Most famously, the boundary-pushing goth rocker Marilyn Manson created his name by smashing together "Charles Manson" and "Marilyn Monroe" to form a moniker that combines two of the most glorified objects of Hollywood tragedy. Marilyn Manson even covered Charles'"Sick City," and Nine Inch Nails recorded their 1992 EP, Broken, at the house where Sharon Tate was murdered.
All this posthumous recognition raises the question of when, and if, it's appropriate to recognize and interpret the art of a serial killer and white supremacist. This is the more extreme angle to a very common question—can we separate the art from the artist?
While contemporary "cancel culture" can sometimes go too far, in Manson's case, there is no separating his work from who he was as a person. Every consideration of what art we morally should or should not listen to needs to happen on a case-by-case basis, wherein we weigh the extremity of the person's offenses with the time period and extenuating circumstances surrounding their actions; and Manson can never be extricated from who he was as a person or from the lives he stole.
Things get especially hairy when examining the tremendous amount of art and pop cultural products inspired by Manson's legacy. From Joan Didion to Marilyn Manson, Mad Men to the Ramones, Manson has been a constant muse for everyone from punk rockers to political commentators. Sometimes, these products can be genuinely thoughtful—for example, Emma Cline's The Girls explored the brainwashing inherent in 60s California mythology and the effect of patriarchal aggression on the adolescent female psyche; and other outlets like Psychic TV have used Manson's story to explore the connection between cults and fanbases.
Still, other interpretations have been less nuanced, to say the least. Buried within the countercultural forces that motivated Manson was a stunning super-individualism, a belief that he was totally enlightened and free, to the point of total liberation from any form of consequence. It was a patriarchal, white supremacist, pack-mentality-created hatred that is very much alive today. (There are obvious parallels between the central ideas that fueled Charles Manson and fuel the alt-right today, and Manson is a frequent object of idealization on alt-right forums).
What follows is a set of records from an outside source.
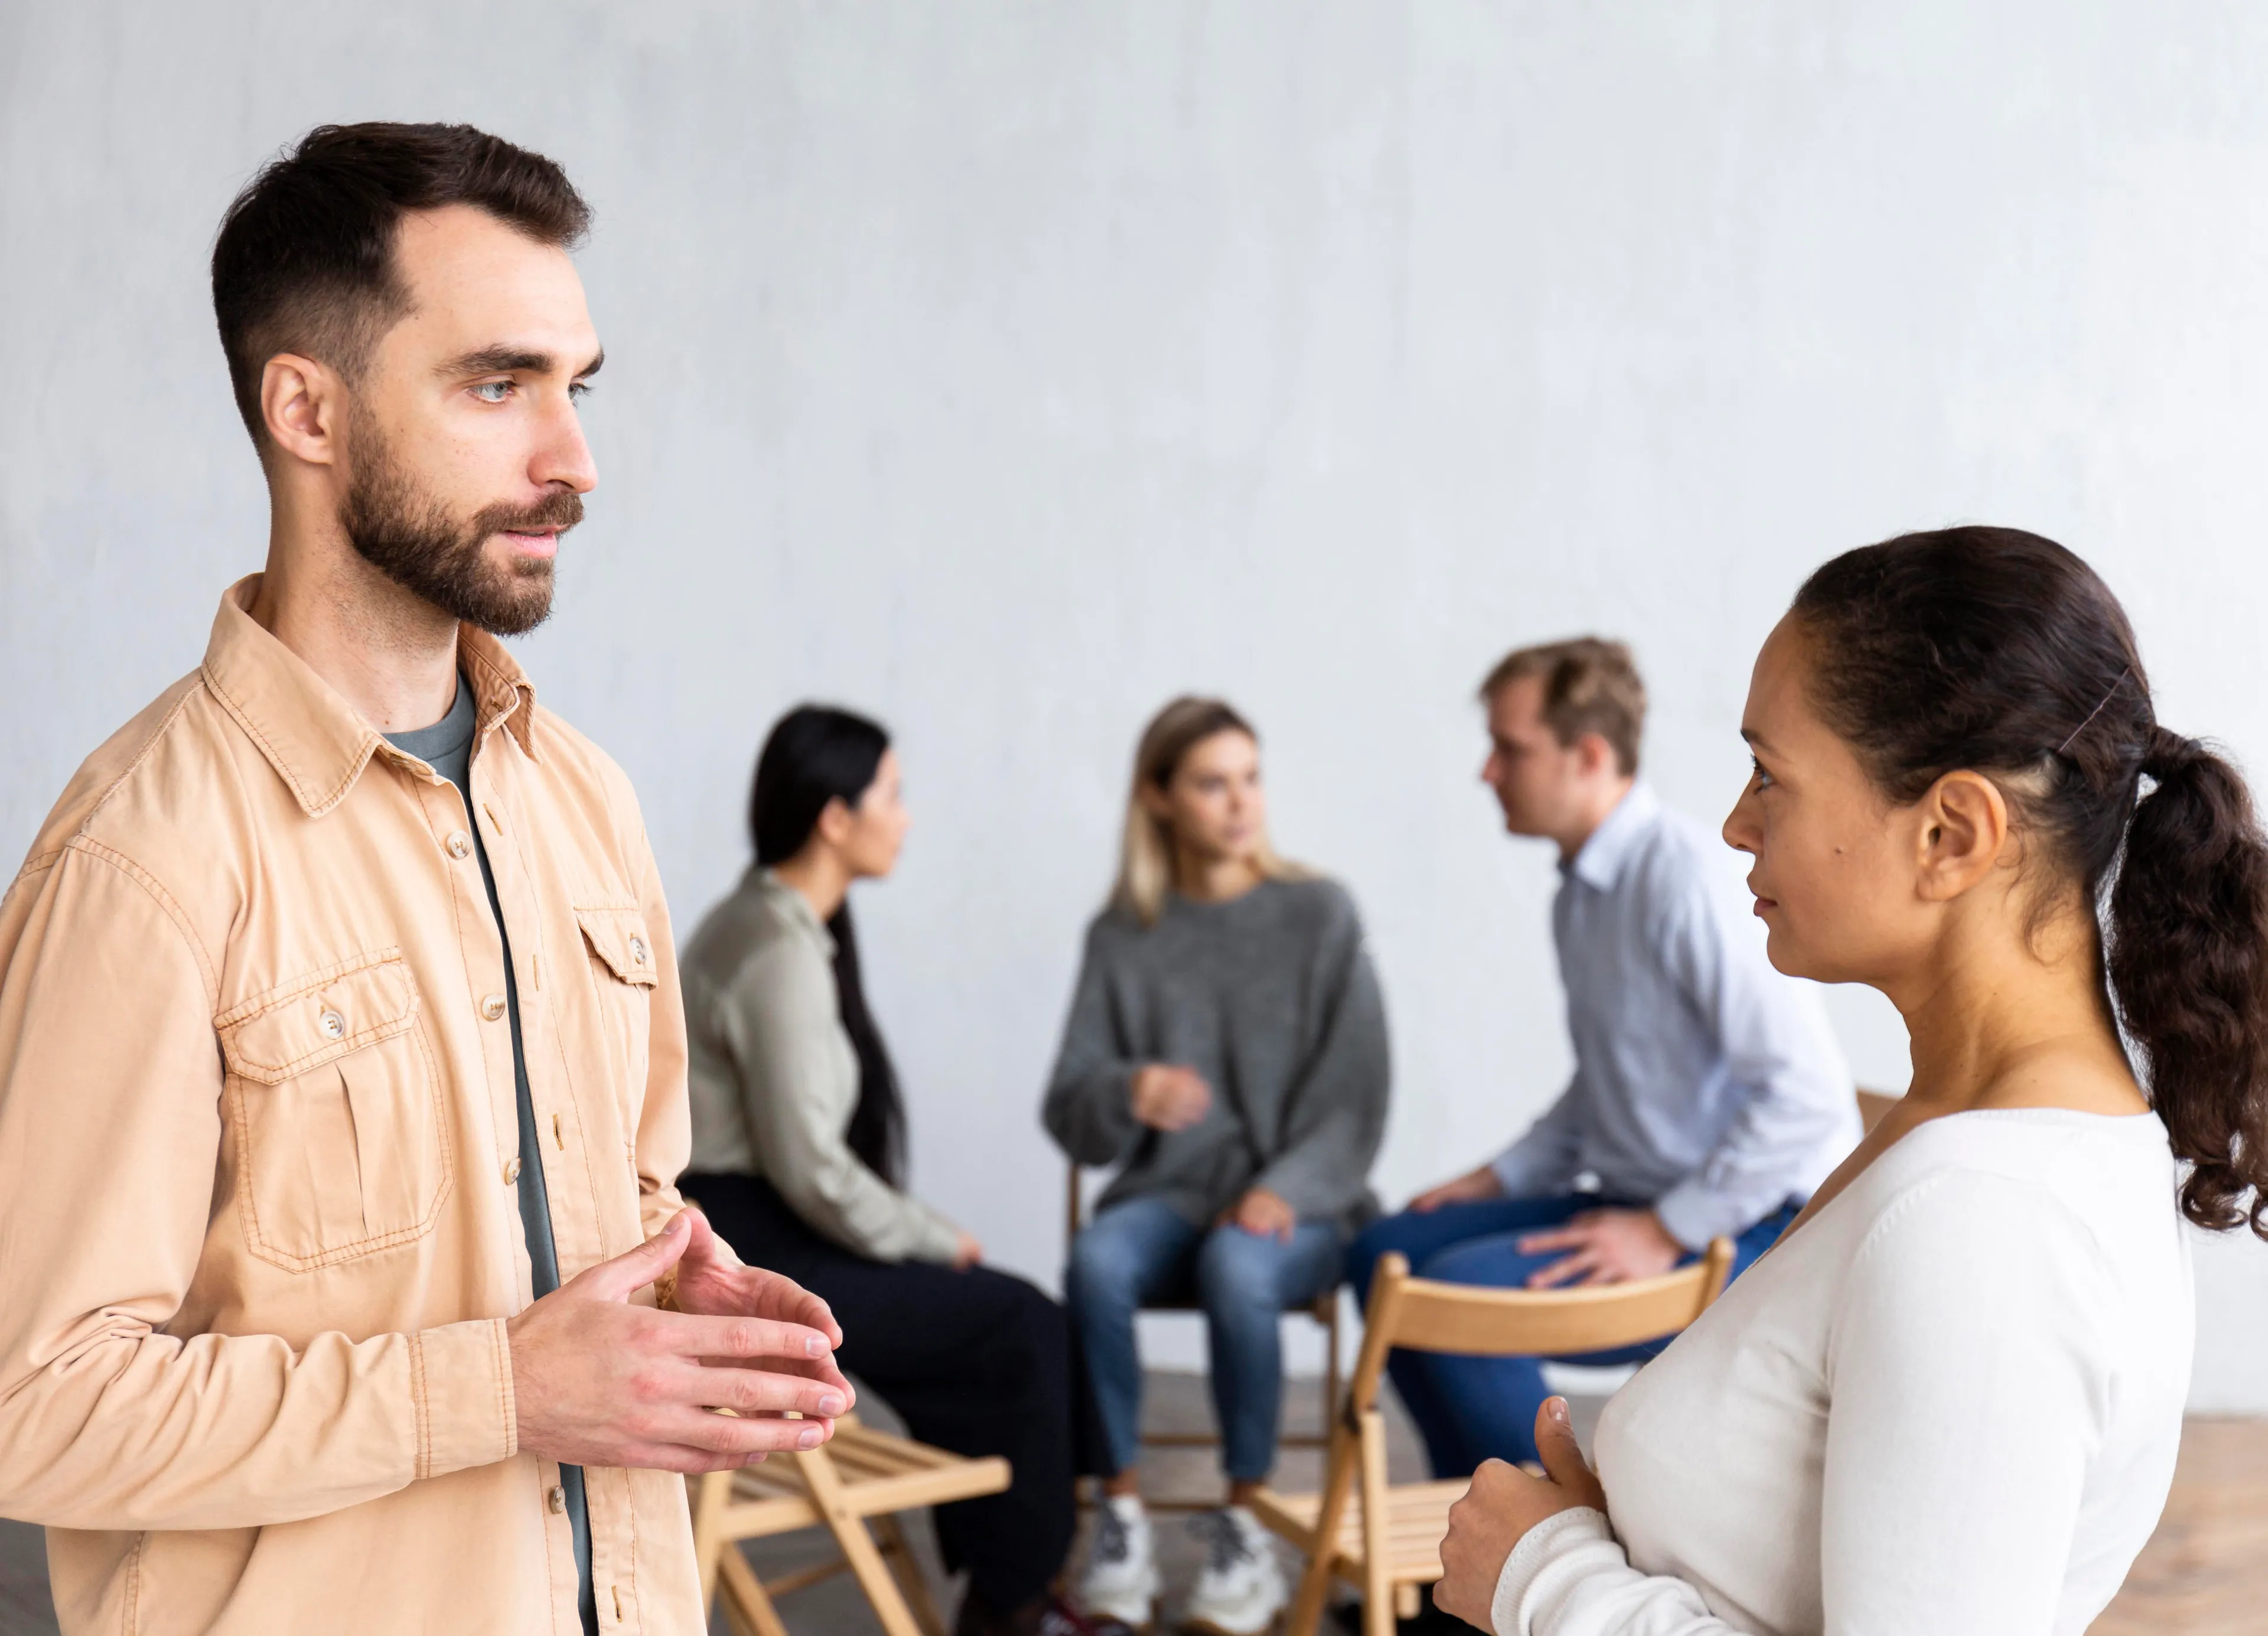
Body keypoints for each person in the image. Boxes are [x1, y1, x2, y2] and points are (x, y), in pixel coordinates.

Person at [0, 124, 854, 1635]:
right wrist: (501, 1389)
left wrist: (670, 1283)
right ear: (306, 408)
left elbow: (616, 1196)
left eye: (575, 387)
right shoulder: (139, 862)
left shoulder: (586, 799)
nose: (573, 459)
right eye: (496, 383)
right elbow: (36, 1408)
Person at [1434, 526, 2256, 1635]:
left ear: (1951, 832)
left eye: (1770, 774)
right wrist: (1602, 1534)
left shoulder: (1987, 1221)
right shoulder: (1948, 1132)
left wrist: (1546, 1577)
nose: (1734, 821)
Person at [1345, 639, 1859, 1479]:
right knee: (1382, 1249)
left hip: (1752, 1223)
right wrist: (1499, 1176)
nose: (1487, 772)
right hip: (1639, 1195)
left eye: (1509, 748)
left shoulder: (1684, 879)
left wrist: (1666, 1229)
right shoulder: (1584, 892)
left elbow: (1804, 1096)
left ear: (1587, 755)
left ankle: (1544, 1561)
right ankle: (1463, 1548)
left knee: (1454, 1298)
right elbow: (1609, 1082)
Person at [679, 705, 1111, 1636]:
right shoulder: (773, 950)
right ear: (835, 817)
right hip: (754, 1244)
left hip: (766, 1225)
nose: (906, 817)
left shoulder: (781, 923)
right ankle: (1014, 1601)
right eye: (893, 795)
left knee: (1015, 1324)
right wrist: (931, 1235)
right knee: (1023, 1325)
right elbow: (814, 1172)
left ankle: (1019, 1581)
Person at [1046, 696, 1392, 1636]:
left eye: (1250, 776)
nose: (1241, 803)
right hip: (1168, 1193)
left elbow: (1357, 1096)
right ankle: (1120, 1521)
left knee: (1237, 1263)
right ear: (1159, 799)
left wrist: (1284, 1187)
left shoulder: (1319, 912)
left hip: (1299, 1202)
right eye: (1212, 782)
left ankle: (1245, 1532)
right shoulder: (1124, 934)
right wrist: (1129, 1090)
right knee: (1097, 1263)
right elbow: (1070, 1108)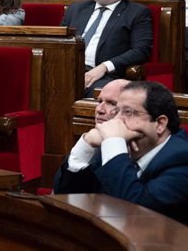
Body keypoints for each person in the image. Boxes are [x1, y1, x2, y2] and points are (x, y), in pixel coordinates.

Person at [54, 81, 188, 225]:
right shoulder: (115, 145)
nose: (116, 121)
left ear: (160, 124)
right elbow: (66, 200)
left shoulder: (182, 160)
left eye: (128, 112)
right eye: (117, 111)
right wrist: (86, 145)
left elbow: (138, 216)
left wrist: (113, 143)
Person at [61, 0, 153, 96]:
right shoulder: (76, 8)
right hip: (67, 70)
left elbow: (141, 50)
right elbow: (60, 41)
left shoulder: (136, 13)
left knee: (100, 92)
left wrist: (105, 67)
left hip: (105, 76)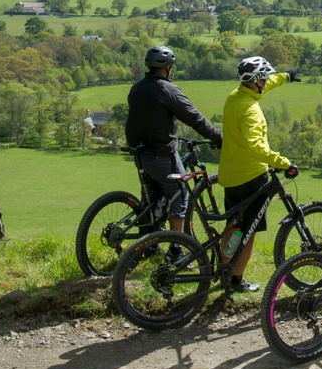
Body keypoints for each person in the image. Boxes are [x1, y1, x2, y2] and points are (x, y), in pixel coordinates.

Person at [217, 55, 301, 293]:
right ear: (256, 81)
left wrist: (285, 77)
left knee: (234, 227)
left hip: (230, 175)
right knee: (248, 232)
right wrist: (284, 163)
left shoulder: (235, 96)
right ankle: (236, 279)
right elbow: (257, 148)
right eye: (263, 79)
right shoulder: (251, 110)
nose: (265, 82)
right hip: (251, 178)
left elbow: (266, 83)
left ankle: (225, 268)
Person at [124, 45, 223, 233]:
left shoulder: (136, 87)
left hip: (140, 153)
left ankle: (148, 244)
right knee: (180, 196)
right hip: (160, 154)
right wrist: (218, 137)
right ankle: (176, 250)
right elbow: (194, 117)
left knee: (150, 199)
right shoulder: (166, 89)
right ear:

In a way, attention—be it positive or negative—is exactly what Charles Manson wanted. The fact that he transitioned from an aspiring musician to drug-addled guru to murderous cult leader reveals that his number one love was not music, nor adoration. It was power and attention of any kind.
Therefore, Manson's music and life deserves no glory and no idealization. The only positive consequences of exploring his story and legacy are a potentially deeper understanding of the forces that created someone like him, if only to locate and address those forces when they reappear.
Tellingly, after Nine Inch Nails frontman Trent Reznor recorded in Sharon Tate's old home, he happened to run into her sister.
According to Reznor, "She said,'Are you exploiting my sister's my sister's death by living in her house?' For the first time, the whole thing kind of slapped me in the face. I said: 'No, it's just sort of my own interest in American folklore. I'm in this place where a weird part of history occurred.' I guess it never really struck me before, but it did then. She lost her sister from a senseless, ignorant situation that I don't want to support. When she was talking to me, I realised for the first time: 'What if it was my sister?' I thought: 'Fuck Charlie Manson.' I don't want to be looked at as a guy who supports serial-killer bullshit."